Visually, the show plays out like only loosely connected scenes, each rendered in a distinctive style — from line drawings to retro character designs to 3-D modeling evocative of a modern kids’ show. We see young Tig playing a school talent show or imagining that Eddie Van Halen is spying on her through the woods (she cried the day he died). We see an adult Tig end up at the emergency room or bleeding profusely after dental surgery. We get a breezy riff about the wall-crashing antics of the Kool-Aid Man, and we see how a series of unfortunate events for Notaro leads to her repeatedly canceling a meetup with fellow comedian Jenny Slate. “She’s a very kind and great person.
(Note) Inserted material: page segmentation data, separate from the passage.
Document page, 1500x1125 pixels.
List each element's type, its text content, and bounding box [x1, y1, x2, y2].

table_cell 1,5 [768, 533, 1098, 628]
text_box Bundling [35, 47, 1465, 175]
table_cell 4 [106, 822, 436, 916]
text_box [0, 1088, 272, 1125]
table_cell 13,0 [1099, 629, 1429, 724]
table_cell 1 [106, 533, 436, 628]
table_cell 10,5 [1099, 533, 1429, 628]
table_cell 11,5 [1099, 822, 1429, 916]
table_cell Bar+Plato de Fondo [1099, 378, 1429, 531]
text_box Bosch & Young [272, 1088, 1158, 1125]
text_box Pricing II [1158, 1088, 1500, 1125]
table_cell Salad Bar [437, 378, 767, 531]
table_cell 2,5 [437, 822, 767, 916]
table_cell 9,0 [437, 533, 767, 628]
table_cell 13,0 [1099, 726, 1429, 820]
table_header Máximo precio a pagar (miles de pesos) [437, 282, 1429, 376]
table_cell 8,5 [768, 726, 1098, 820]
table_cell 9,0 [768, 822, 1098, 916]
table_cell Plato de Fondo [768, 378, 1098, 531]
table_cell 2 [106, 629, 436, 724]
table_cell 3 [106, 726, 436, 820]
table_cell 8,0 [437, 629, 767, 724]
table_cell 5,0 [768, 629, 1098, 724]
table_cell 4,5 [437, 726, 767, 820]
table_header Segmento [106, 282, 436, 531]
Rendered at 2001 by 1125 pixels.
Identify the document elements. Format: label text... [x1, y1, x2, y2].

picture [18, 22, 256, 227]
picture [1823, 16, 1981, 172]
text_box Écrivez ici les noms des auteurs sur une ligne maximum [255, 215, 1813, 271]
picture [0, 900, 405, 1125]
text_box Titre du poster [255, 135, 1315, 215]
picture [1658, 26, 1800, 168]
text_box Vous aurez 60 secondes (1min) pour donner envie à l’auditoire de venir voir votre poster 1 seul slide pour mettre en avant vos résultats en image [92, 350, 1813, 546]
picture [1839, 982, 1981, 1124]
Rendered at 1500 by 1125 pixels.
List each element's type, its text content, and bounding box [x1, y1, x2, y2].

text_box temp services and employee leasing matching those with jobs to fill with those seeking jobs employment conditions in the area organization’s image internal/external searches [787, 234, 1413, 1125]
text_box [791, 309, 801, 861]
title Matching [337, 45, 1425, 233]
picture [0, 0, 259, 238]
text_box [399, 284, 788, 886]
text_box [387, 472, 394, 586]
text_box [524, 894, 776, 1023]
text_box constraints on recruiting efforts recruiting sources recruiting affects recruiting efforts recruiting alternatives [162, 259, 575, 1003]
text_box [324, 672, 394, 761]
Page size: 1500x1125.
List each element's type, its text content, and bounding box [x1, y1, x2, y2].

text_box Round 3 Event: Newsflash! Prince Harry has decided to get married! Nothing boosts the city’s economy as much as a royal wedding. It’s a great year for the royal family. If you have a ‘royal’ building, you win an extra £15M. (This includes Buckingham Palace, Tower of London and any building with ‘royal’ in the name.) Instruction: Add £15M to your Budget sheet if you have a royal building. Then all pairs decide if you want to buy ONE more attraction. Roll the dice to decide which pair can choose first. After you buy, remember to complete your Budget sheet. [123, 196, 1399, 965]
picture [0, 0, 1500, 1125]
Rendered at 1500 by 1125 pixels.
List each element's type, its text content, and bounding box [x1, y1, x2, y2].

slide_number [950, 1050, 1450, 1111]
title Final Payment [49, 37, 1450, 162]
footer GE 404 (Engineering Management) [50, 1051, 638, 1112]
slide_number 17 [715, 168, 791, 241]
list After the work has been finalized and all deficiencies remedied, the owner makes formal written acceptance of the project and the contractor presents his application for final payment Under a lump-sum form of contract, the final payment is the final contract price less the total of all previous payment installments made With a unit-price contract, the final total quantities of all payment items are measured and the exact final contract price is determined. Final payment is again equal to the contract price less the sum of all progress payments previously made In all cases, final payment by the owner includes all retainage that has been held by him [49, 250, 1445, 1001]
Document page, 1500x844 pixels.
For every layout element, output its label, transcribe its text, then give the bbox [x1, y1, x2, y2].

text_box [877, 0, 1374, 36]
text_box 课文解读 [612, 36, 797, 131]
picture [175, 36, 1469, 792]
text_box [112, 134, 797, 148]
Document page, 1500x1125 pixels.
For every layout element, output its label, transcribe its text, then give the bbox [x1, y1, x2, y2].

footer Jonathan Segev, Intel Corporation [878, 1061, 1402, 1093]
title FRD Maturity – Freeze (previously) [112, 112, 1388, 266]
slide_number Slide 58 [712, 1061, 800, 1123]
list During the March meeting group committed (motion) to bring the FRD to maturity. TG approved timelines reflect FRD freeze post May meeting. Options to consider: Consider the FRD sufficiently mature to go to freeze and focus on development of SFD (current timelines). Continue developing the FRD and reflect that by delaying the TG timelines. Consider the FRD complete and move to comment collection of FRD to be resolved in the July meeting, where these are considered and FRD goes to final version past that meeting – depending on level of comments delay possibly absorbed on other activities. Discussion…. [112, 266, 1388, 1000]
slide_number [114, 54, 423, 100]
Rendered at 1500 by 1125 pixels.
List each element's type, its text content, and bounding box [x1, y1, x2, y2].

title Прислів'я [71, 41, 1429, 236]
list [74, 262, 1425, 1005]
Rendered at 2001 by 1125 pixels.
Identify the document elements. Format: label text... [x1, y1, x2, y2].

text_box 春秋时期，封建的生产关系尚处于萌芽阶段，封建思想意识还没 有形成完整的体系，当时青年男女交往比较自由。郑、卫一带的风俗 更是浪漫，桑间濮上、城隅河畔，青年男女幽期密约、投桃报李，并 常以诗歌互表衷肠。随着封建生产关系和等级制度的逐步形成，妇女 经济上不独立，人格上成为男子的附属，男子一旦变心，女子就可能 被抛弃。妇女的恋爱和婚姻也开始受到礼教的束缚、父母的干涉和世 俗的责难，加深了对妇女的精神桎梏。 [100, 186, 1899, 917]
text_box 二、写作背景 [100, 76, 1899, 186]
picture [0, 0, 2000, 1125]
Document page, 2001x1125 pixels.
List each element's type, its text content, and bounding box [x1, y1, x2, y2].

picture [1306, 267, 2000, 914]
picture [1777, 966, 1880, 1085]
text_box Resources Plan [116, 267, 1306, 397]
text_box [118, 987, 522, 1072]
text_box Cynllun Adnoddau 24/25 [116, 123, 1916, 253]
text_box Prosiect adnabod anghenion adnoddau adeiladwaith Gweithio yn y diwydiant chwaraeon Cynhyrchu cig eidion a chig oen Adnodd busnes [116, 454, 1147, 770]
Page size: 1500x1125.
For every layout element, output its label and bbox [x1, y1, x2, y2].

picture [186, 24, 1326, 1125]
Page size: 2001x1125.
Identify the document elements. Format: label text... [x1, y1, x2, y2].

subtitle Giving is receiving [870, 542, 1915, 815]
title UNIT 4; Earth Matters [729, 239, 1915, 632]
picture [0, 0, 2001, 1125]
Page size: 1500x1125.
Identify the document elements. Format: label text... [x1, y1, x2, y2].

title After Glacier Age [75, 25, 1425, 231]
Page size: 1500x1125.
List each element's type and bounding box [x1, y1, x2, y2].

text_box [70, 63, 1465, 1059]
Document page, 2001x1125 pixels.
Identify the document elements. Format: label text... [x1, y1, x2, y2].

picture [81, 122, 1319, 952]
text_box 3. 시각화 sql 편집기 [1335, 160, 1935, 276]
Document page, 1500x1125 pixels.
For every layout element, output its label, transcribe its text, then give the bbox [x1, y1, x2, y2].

Who on Earth wants to get sucked up in that hell when you’re just trying to have tea with somebody?” the performer says of the story’s comedic conceit.

“Tig Notaro is a brilliant storyteller, and since animation is a traditionally narrative medium, we could structure this special with numerous distinct styles that fit each bit thematically,” says Franklin by email, noting that the shifting styles heighten viewer surprise.

“While there is always an impulse to cram as many visual jokes on screen as humanly possible, the ebb and flow of the material comes from Tig’s mastery of timing,” adds the director, who was animation supervisor on the Oscar-winning “Hair Love” and “The SpongeBob Movie: Sponge Out of Water.” “So as animators, we are allowed to let the audience wallow in hilariously awkward beats and milk that tension for all it’s worth.”

Notaro, meanwhile, thinks all the differing cartoon depictions of her aptly reflect the “many sides to my comedy.”

From “the health scares and the observational side of me,” plus “the silliness and sincerity and connecting with the audience,” she has her own verdict about finally making the special: “That was fun.”